Una domanda al poeta: Maria Lenti

Una domanda al poeta: Maria Lenti

 
 
 
 
C’era una volta
 
Poss dì che la memoria
è pane quotidiano ma non ci piango sopra.
El so che l’arte la poesia
devono poggiare su ricordi
da dimenticare, che devono però tornare
illimpiditi
(l’ha scritto Rilke tra altri).
I mi ricord èn tutti messi a post
en me fan sofrì en dan fastidi
mi sostengono nel vivere di oggi
m’aiutne a fè la vitta d’ogni giorne
mi danno la gioia del vissuto
la consapevolezza delle scelte
la chiarezza nelle emozioni.
La mi preferensa va tel present
ch’ pol aprì ’l futur
(per me breve, lungo per altri)
de quel che c’ho e de quel ch’en c’ho
de quel ch’ poss fè de quel ch’en ho da fè.
Ma c’era una volta.
 
 
(da Arcorass – Rincuorarsi, Puntoacapo, 2020)
 
 
 
 

Il ruolo del ricordo e della memoria emerge limpido in questa poesia mistilingue contenuta nell’ampia raccolta edita nel 2020 in cui il dialetto urbinate si sposa con piacevole raffinatezza alla lingua italiana. Il passato pesa sul trascolorare dei giorni eppure la poetessa cerca di “rincuorarsi” (da cui il titolo della silloge) offrendo meno spazio possibile a quelle ‘spine’ che la vita reca con sé o quantomeno alleggerendone la sofferenza che esse comportano. Posto che è il presente, come si legge, l’area temporale che lei preferisce, le vorrei chiedere quale importanza attribuisce in specifico al ricordo, quel ricordo che, affermava il Pascoli studente nell’Urbino ventosa della gioventù, era inscindibilmente legato al fare poesia tanto da equivalersi, e se può darsi uno scrivere versi ‘annullando’ in qualche modo la memoria di ciò che siamo stati.

 

Federico Migliorati

 
 
 
 

“C’era una volta”: la memoria lunga in frantumi, a frammenti ricomposti, intravisti e concreti, dissolti dalla realtà. La mia poesia è impastata di memoria perché il mio vissuto è, insieme al vivere quotidiano, nel mio presente.

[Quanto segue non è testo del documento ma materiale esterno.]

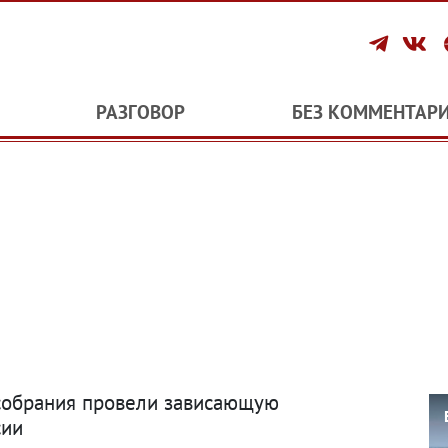
РАЗГОВОР
БЕЗ КОММЕНТАР
ксобрания провели зависающую
сии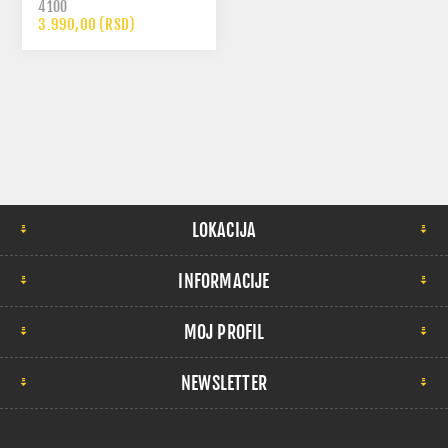
4100
3.990,00 (RSD)
LOKACIJA
INFORMACIJE
MOJ PROFIL
NEWSLETTER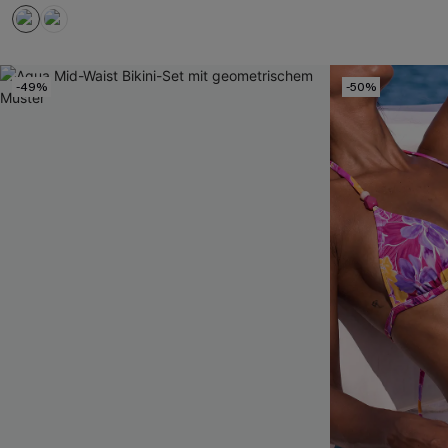
-49%
-50%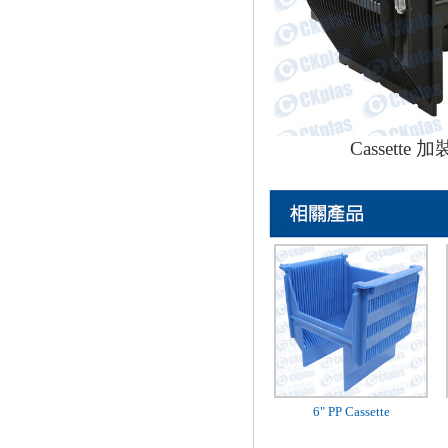
Cassette 
6" PP Cassette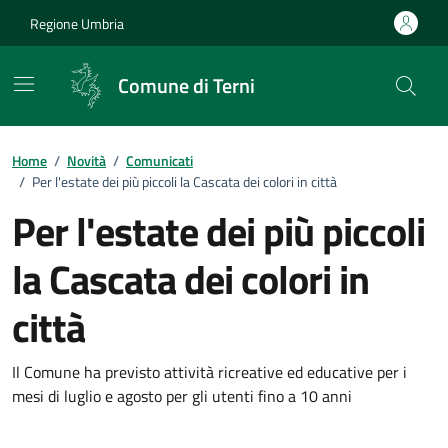
Vai ai contenuti
Vai al footer
Regione Umbria
Comune di Terni
Home
/
Novità
/
Comunicati
/
Per l'estate dei più piccoli la Cascata dei colori in città
Per l'estate dei più piccoli
la Cascata dei colori in
città
Dettagli della notizia
Il Comune ha previsto attività ricreative ed educative per i
mesi di luglio e agosto per gli utenti fino a 10 anni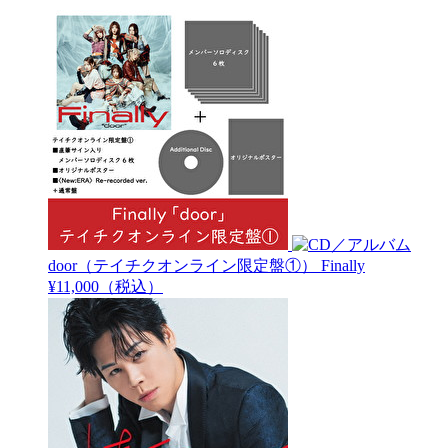
door（テイチクオンライン限定盤①）
Finally
¥11,000（税込）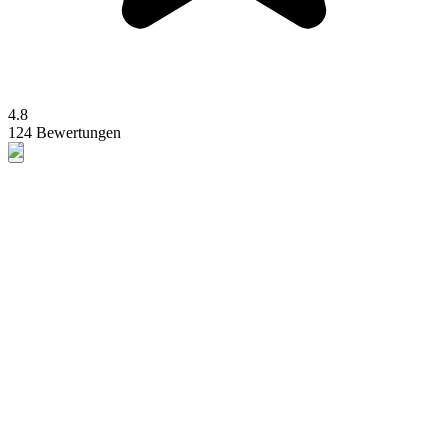
4.8
124 Bewertungen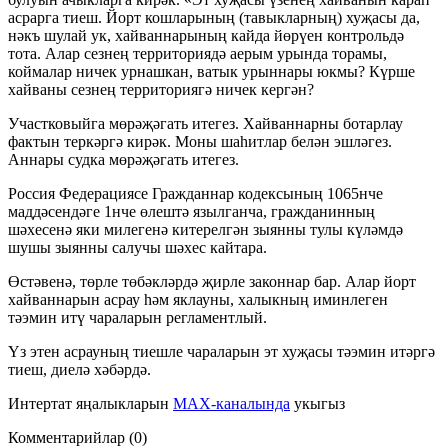
асрарга тиеш. Йорт кошларының (тавыкларның) хуҗасы да,
нәкъ шулай ук, хайваннарының кайда йөрүен контрольдә
тота. Алар сезнең территориядә аерым урында торамы,
коймалар ничек урнашкан, ватык урыннары юкмы? Күрше
хайваны сезнең территориягә ничек кергән?
Участковыйга мөрәҗәгать итегез. Хайваннарны ботарлау
фактын теркәргә кирәк. Моны шаһитлар белән эшләгез.
Аннары судка мөрәҗәгать итегез.
Россия Федерациясе Гражданнар кодексының 1065нче
маддәсендәге 1нче өлештә язылганча, гражданинның
шәхесенә яки милегенә китерелгән зыянны тулы күләмдә
шушы зыянны салучы шәхес кайтара.
Өстәвенә, төрле төбәкләрдә җирле законнар бар. Алар йорт
хайваннарын асрау һәм яклауны, халыкның иминлеген
тәэмин итү чараларын регламентлый.
Үз этен асрауның тиешле чараларын эт хуҗасы тәэмин итәргә
тиеш, диелә хәбәрдә.
Интертат яңалыкларын
MAX-каналында
укыгыз
Комментарийлар (0)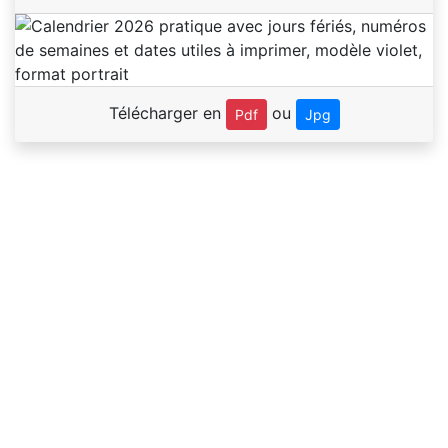
Télécharger en
ou
Pdf
Jpg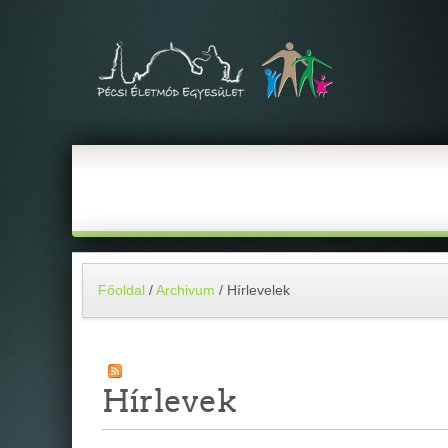
Főoldal
/
Archivum
/
Hírlevelek
Hírlevek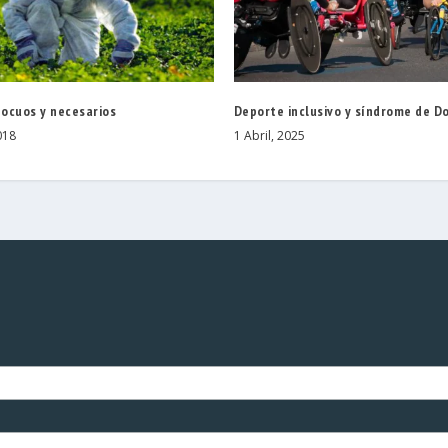
nocuos y necesarios
Deporte inclusivo y síndrome de D
018
1 Abril, 2025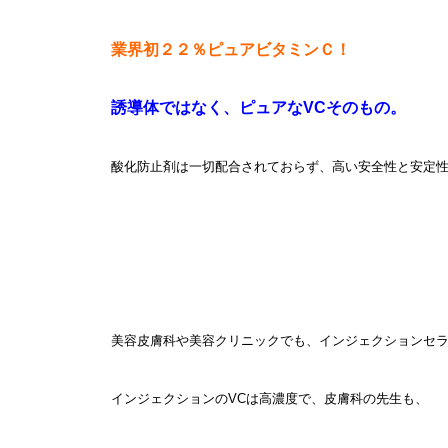
業界初２２％ピュアビタミンＣ！
誘導体ではなく、ピュアなVCそのもの
。
酸化防止剤は一切配合されておらず、高い安全性と安定
美容皮膚科や美容クリニックでも、インジェクションセ
インジェクションのVCは高濃度で、皮膚科の先生も、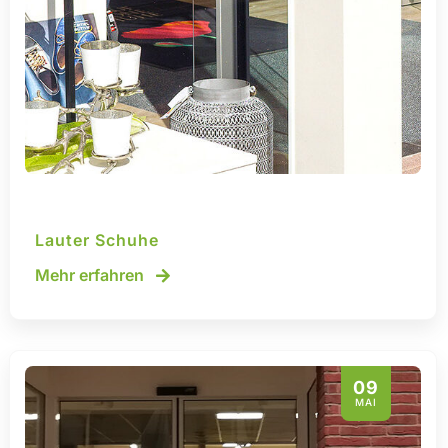
Lauter Schuhe
Mehr erfahren
09
MAI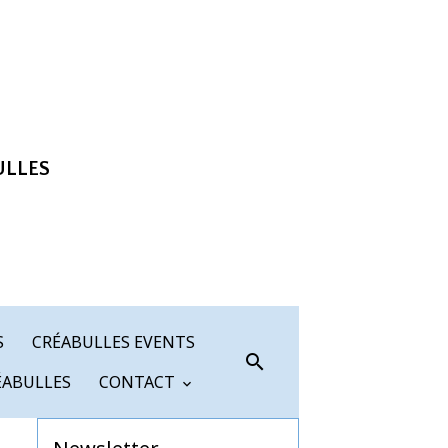
ULLES
S
CRÉABULLES EVENTS
ÉABULLES
CONTACT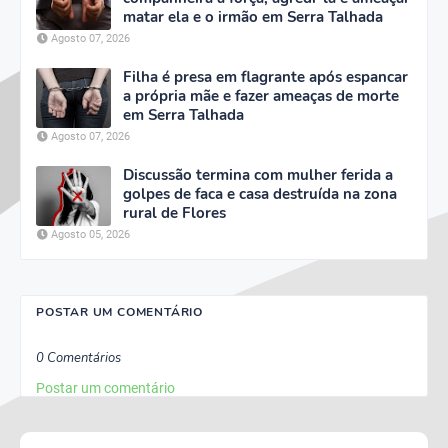
matar ela e o irmão em Serra Talhada
Agosto 07, 2026
Filha é presa em flagrante após espancar
a própria mãe e fazer ameaças de morte
em Serra Talhada
Agosto 07, 2026
Discussão termina com mulher ferida a
golpes de faca e casa destruída na zona
rural de Flores
Agosto 05, 2026
POSTAR UM COMENTÁRIO
0 Comentários
Postar um comentário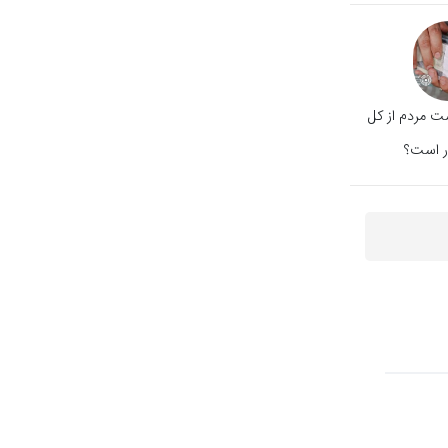
 مردم از کل
ر است؟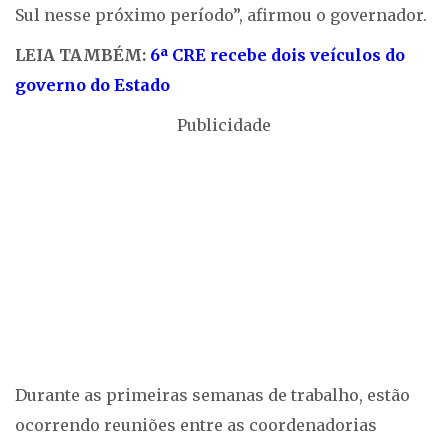
Sul nesse próximo período”, afirmou o governador.
LEIA TAMBÉM:
6ª CRE recebe dois veículos do
governo do Estado
Publicidade
Durante as primeiras semanas de trabalho, estão
ocorrendo reuniões entre as coordenadorias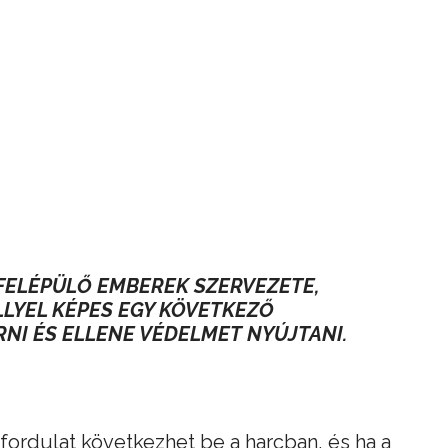
 FELÉPÜLŐ EMBEREK SZERVEZETE,
LYEL KÉPES EGY KÖVETKEZŐ
NI ÉS ELLENE VÉDELMET NYÚJTANI.
y fordulat következhet be a harcban, és ha a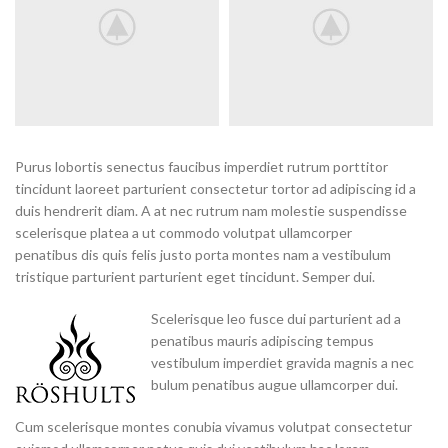
Purus lobortis senectus faucibus imperdiet rutrum porttitor
tincidunt laoreet parturient consectetur tortor ad adipiscing id a
duis hendrerit diam. A at nec rutrum nam molestie suspendisse
scelerisque platea a ut commodo volutpat ullamcorper
penatibus dis quis felis justo porta montes nam a vestibulum
tristique parturient parturient eget tincidunt. Semper dui.
Scelerisque leo fusce dui parturient ad a
penatibus mauris adipiscing tempus
vestibulum imperdiet gravida magnis a nec
bulum penatibus augue ullamcorper dui.
Cum scelerisque montes conubia vivamus volutpat consectetur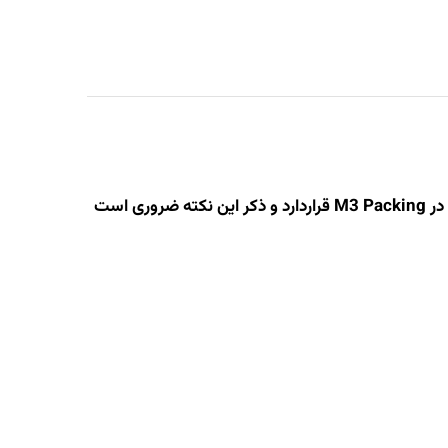
1 . تغییر کاف از مدل Medium Cuff 22 – 32 سانتیمتر به Easy Cuff 22 – 42 سانتیمتر (Easy Cuff همان کاف است که در M3 Packing قراردارد و ذکر این نکته ضروری است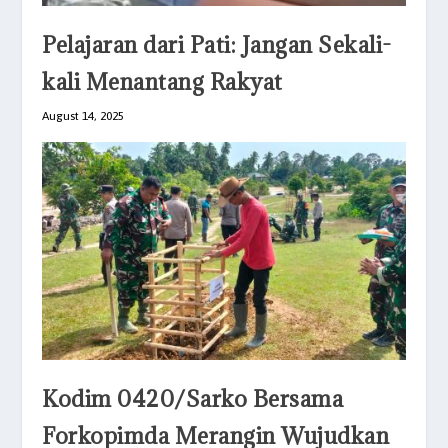
Pelajaran dari Pati: Jangan Sekali-
kali Menantang Rakyat
August 14, 2025
Kodim 0420/Sarko Bersama
Forkopimda Merangin Wujudkan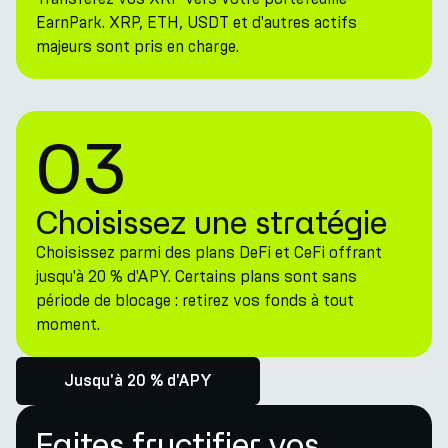
EarnPark. XRP, ETH, USDT et d'autres actifs
majeurs sont pris en charge.
03
Choisissez une stratégie
Choisissez parmi des plans DeFi et CeFi offrant
jusqu'à 20 % d'APY. Certains plans sont sans
période de blocage : retirez vos fonds à tout
moment.
Jusqu'à 20 % d'APY
Faites fructifier vos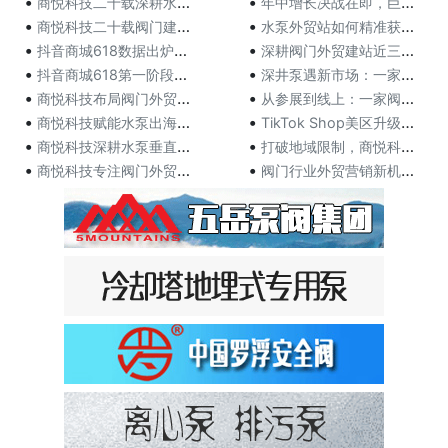
•
•
商悦科技二十载深耕水泵网站：从产品数据库到自带流量，
年中增长决战在即，巨量千川618攻略出炉，商家爆单有
•
•
商悦科技二十载阀门建站沉淀：用客户案例说话，以数据积
水泵外贸站如何精准获客？商悦科技用三十年实战给出答案
•
•
抖音商城618数据出炉，这届消费者把钱都花在哪？
深耕阀门外贸建站近三十年，商悦科技用定制方案赢得客户
•
•
抖音商城618第一阶段，各行业高光品牌榜发布！
深井泵遇新市场：一家外贸商的水泵营销破局记
•
•
商悦科技布局阀门外贸营销 助力江苏阀门企业打开海外市
从参展到线上：一家阀门外贸商的转型与商悦科技助力
•
•
商悦科技赋能水泵出海，从代工贴牌到自主品牌的外贸营销
TikTok Shop美区升级发布ACE商家经营方法
•
•
商悦科技深耕水泵垂直领域20余年，以定制化网站构建外
打破地域限制，商悦科技助力水泵企业在全球市场崭露头角
•
•
商悦科技专注阀门外贸推广20余年 定制网站助力阀门企
阀门行业外贸营销新机遇：商悦科技助力阀门企业拓展国际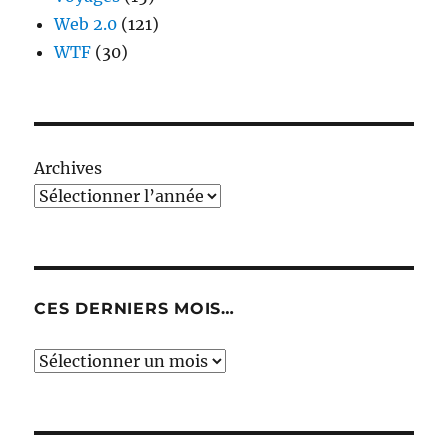
Web 2.0
(121)
WTF
(30)
Archives
CES DERNIERS MOIS…
Ces
derniers
mois…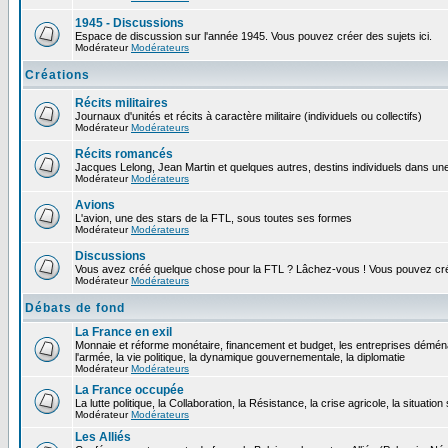
1945 - Discussions
Espace de discussion sur l'année 1945. Vous pouvez créer des sujets ici.
Modérateur
Modérateurs
Créations
Récits militaires
Journaux d'unités et récits à caractère militaire (individuels ou collectifs)
Modérateur
Modérateurs
Récits romancés
Jacques Lelong, Jean Martin et quelques autres, destins individuels dans une
Modérateur
Modérateurs
Avions
L'avion, une des stars de la FTL, sous toutes ses formes
Modérateur
Modérateurs
Discussions
Vous avez créé quelque chose pour la FTL ? Lâchez-vous ! Vous pouvez crée
Modérateur
Modérateurs
Débats de fond
La France en exil
Monnaie et réforme monétaire, financement et budget, les entreprises déména
l'armée, la vie politique, la dynamique gouvernementale, la diplomatie
Modérateur
Modérateurs
La France occupée
La lutte politique, la Collaboration, la Résistance, la crise agricole, la situation
Modérateur
Modérateurs
Les Alliés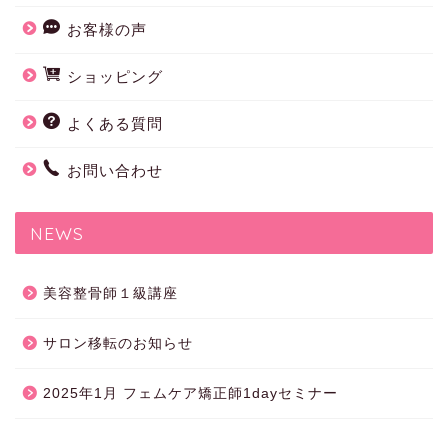
お客様の声
ショッピング
よくある質問
お問い合わせ
NEWS
美容整骨師１級講座
サロン移転のお知らせ
2025年1月 フェムケア矯正師1dayセミナー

Avrei varie angolazioni da cui riafferrare il vissuto per scriverne. Solo due esempi.

Nel primo rimpiango ciò che non tornerà più, nell’illusione di un passato mitico da rincorrere in quella età dell’innocenza ricca di attese, di promesse non mantenute, che riconosco come illusione, inganno. Nel secondo mi struggo nel ricordo di luoghi e spazi in cui avevo caldo il corpo. Nel primo mi è sodale Leopardi (i suoi “idillii”), nel secondo Pascoli (“primavera”, sembrava, ed era invece l’autunno dei morti).

Lascio quei passati solari e quei futuri improbabili nell’anima e nel pensiero e vi inserisco il mio presente fatto di consapevolezza e del vivere di oggi, in cui la memoria ha i suoi spazi relativamente dolorosi (le mie infelicità più o meno lontane che non amo più dire come tali), in cui la mia vita ha le sue chiarezze (faccio, mi muovo, studio, amo, vivo: e gli scacchi conseguenti), ha i suoi sussulti per i miei giorni individuali e sociali, per le mancanze del contesto di cui sono parte.

Tre tempi, passato-presente-futuro, rinchiusi nel presente. Un unico tempo non più infinito come sentivo fosse. Più veloci di un lampo lo dico in un’altra poesia di Arcorass Rincuorarsi  (“Tre temp, un lamp”): ma qui ricordo e memoria già slittano su un pensamento altro.